Bei Blurs „Ice Cream Man“ (Album: The Magic Whip; auf Amazon anhören) fallen zunächst die im Viervierteltakt auf Eins geschlagenen, mit reichlich Sustain angereicherten Bassimpulse auf: In Sachen Tiefgang, Vehemenz und Präzision tönen beide Lösungen absolut amtlich und auf Augenhöhe. Die etwas eigenwilligen Bassbeats sind übrigens ein echter Stolperstein – sie dynamisch konturiert und in der richtigen tonalen Dosis an den Hörer zu bringen ist fürs HiFi jedenfalls kein Leichtes, wie ich aus vielen Hörrunden weiß. Beide Duellanten lösen das gleichwohl mustergültig.
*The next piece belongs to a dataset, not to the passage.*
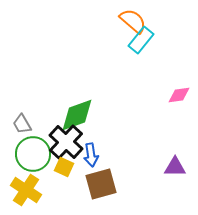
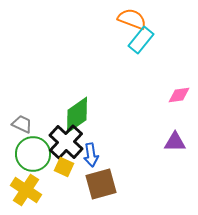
orange semicircle: moved 1 px left, 2 px up; rotated 20 degrees counterclockwise
green diamond: rotated 15 degrees counterclockwise
gray trapezoid: rotated 145 degrees clockwise
purple triangle: moved 25 px up
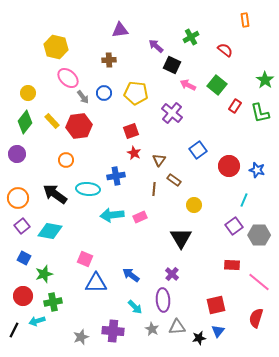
Auch in Sachen Feinauflösung herrscht quasi patt: Die subtilen metallischen Geräusche zu Beginn des Titels, als ob Münzen aneinanderreiben, der eher unscheinbare Shaker auf dem linken Kanal oder das abrupt einsetzende Becken: Nebensächlichkeiten, feine Texturen und flinke Transienten haben sowohl der Krell wie die Linnenberg/SOtM-Combo absolut drauf, sicherlich nicht zuletzt auch aufgrund ihrer jeweils absolut grisselfrei-reinen, fokussierten Spielweise. Das Linnenberg/SOtM-Gespann lässt bei alledem eine noch etwas fließendere Gangart durchscheinen, die seiner Präzision und Dynamik nichtsdestotrotz keinerlei Abbruch tut. Der Vanguard Universal DAC Krell hingegen legt ein klein wenig mehr Gewicht auf die Attackphase von Tönen, mutet dadurch einen Tick crisper und anmachender an, was an seiner Langzeittauglichkeit und Natürlichkeit aber ebenso wenig rührt.